- Supplied text

────────────────

The electronic controller (controller) unit 160 is programmable to keep the valve open for a predetermined period of x seconds once the valve is triggered to open by the hand signal and may have a clock to log the usage and interface wirelessly with an external electronic device, such as a phone or computer or store on the internet or a Bluetooth transmitter. The usage may be in number minutes or volume of water used in a fixed period of time. There may be red and green LED lights near the sensor or on the assembly 510 to visually indicate that the electromechanical valve is off or on.
The objective of the embodiment is to turn on and off the water as desired by the user by waving the hand above the head level as shown in
The sensor 162 is not limited to Infrared, light emitting, motion sensing, or proximity sensors. The preferred sensor in the embodiment disclosed here is the close-range infrared sensor, whose range is up to about 6 inches, unlike the proximity sensor of prior arts. It must be noted that, having a manual valve in the controller-mechanical assembly 510 is an optional feature. Embodiments may be constructed without the manual valve. Optionally manual valve may be in the shower head assembly by way of appropriate water passages to bypass the electromechanical valve. Additional manual valve may be provided in the shower head as is available in many shower heads to change the spray pattern at the out let of the shower head.

────────────────

- Entries supplied
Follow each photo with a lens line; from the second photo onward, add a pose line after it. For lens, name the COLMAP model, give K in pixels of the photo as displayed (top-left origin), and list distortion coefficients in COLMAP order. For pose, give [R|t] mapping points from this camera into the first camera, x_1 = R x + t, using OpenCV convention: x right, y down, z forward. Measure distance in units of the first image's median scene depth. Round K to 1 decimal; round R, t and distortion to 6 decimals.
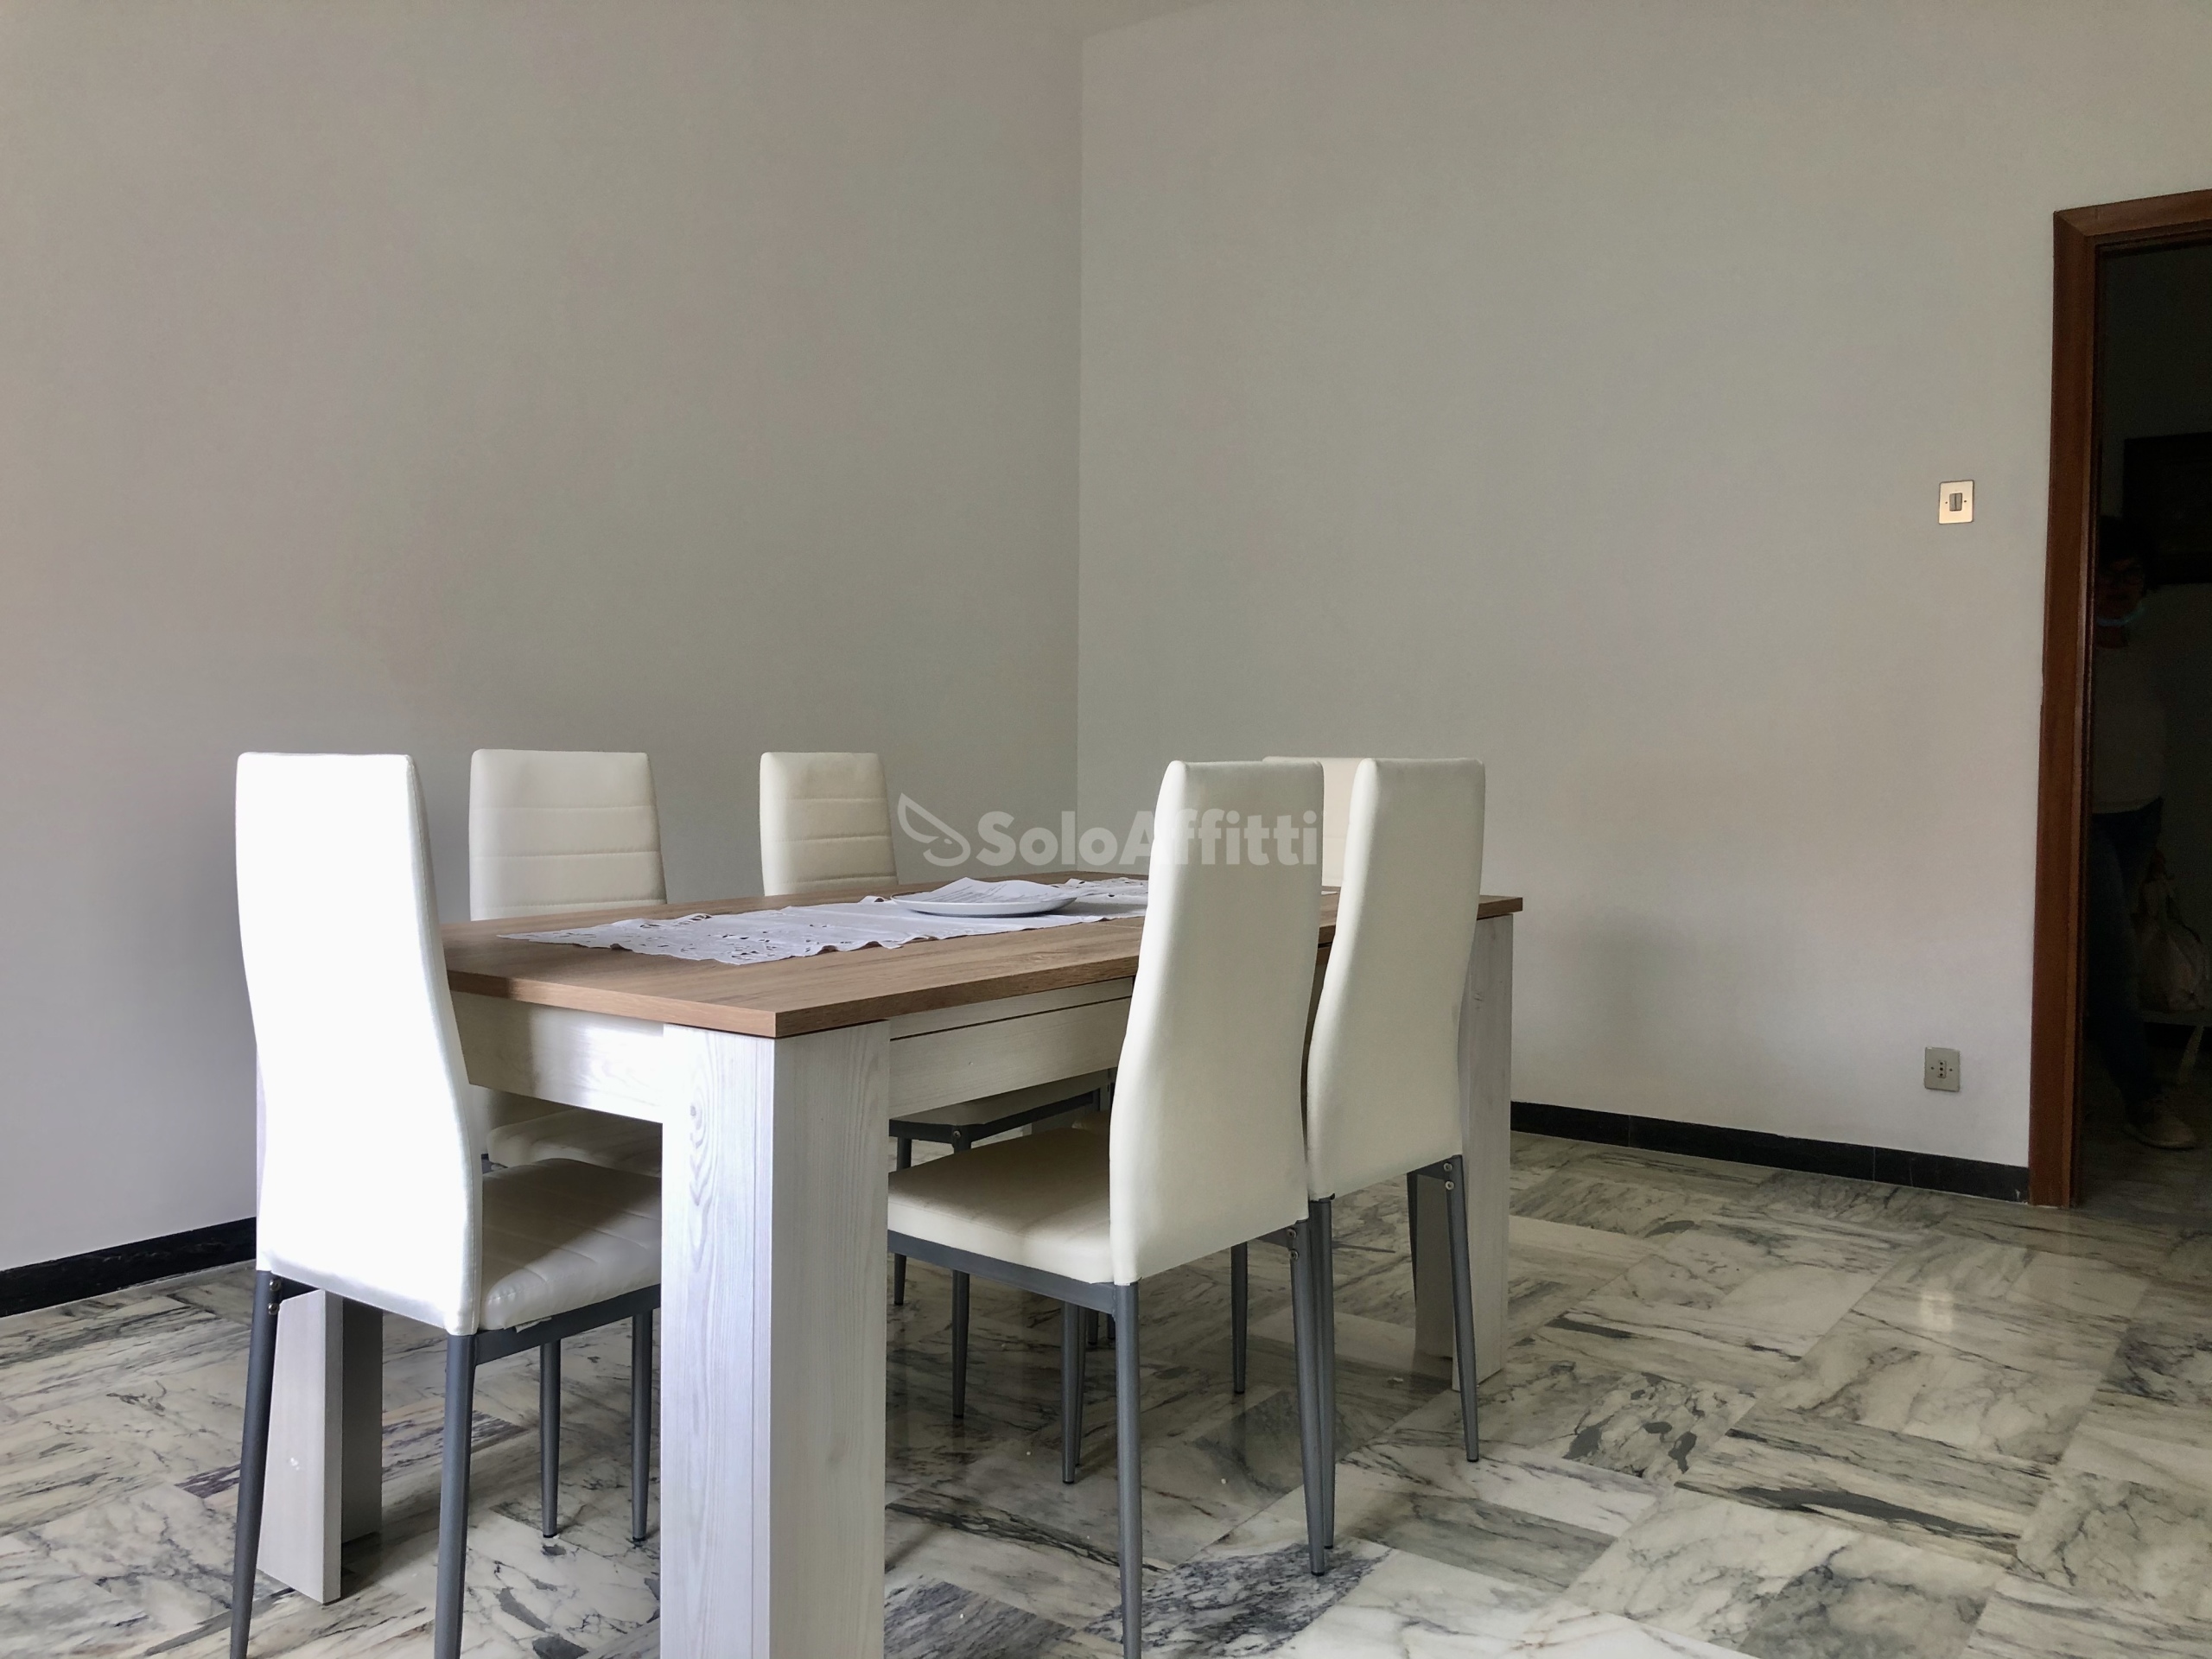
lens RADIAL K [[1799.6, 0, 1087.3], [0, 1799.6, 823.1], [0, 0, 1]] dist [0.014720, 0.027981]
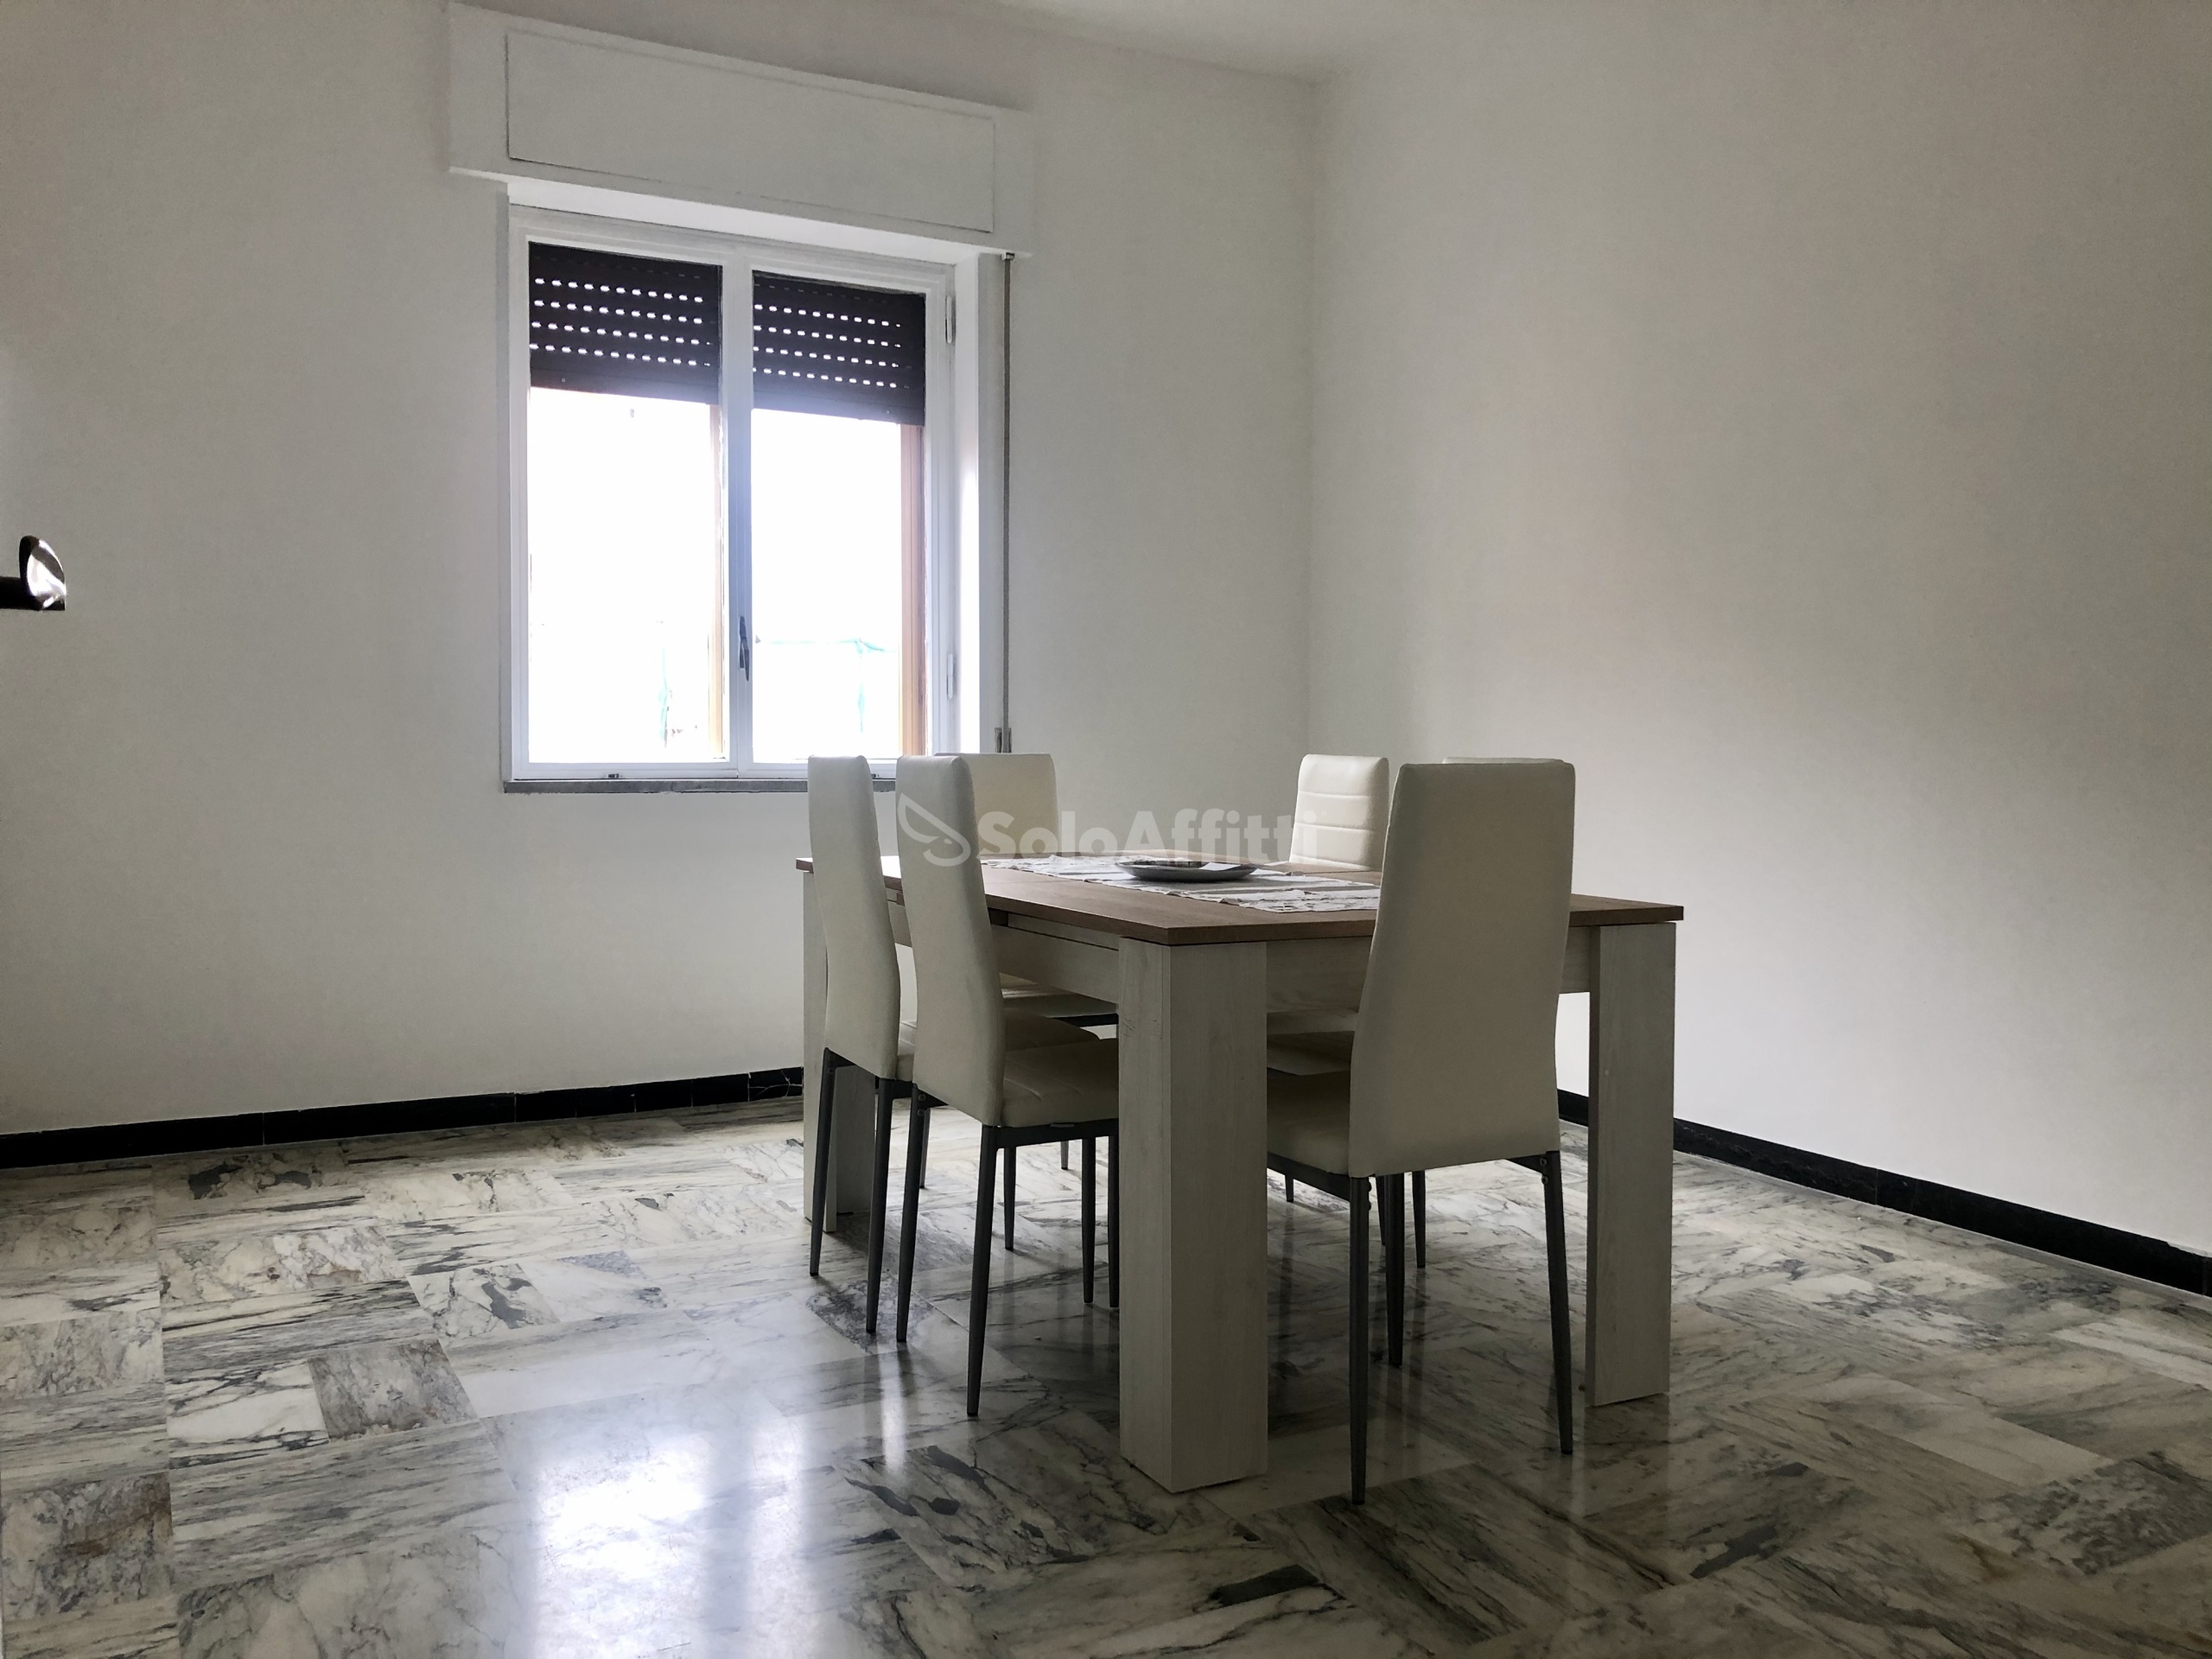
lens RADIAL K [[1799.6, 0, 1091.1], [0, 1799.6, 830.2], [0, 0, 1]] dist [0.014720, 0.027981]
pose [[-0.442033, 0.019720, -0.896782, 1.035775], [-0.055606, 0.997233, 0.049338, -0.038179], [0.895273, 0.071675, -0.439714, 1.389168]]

────────────────

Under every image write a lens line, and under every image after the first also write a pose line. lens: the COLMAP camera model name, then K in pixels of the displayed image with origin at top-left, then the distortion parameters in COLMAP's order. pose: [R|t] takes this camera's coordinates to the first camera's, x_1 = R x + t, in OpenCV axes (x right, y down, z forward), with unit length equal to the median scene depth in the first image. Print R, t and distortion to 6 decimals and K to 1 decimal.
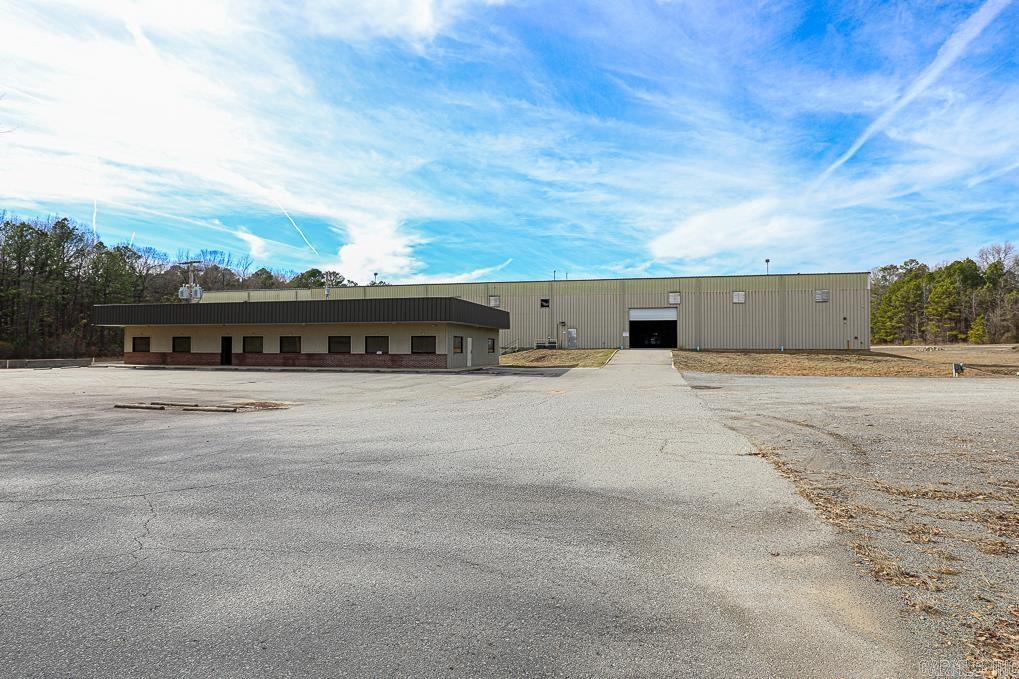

────────────────

- Brief
Quote the portion of the shower-valve text starting at "The electronic controller" and ending at "is off or on.", word for word.

- Written response
The electronic controller (controller) unit 160 is programmable to keep the valve open for a predetermined period of x seconds once the valve is triggered to open by the hand signal and may have a clock to log the usage and interface wirelessly with an external electronic device, such as a phone or computer or store on the internet or a Bluetooth transmitter. The usage may be in number minutes or volume of water used in a fixed period of time. There may be red and green LED lights near the sensor or on the assembly 510 to visually indicate that the electromechanical valve is off or on.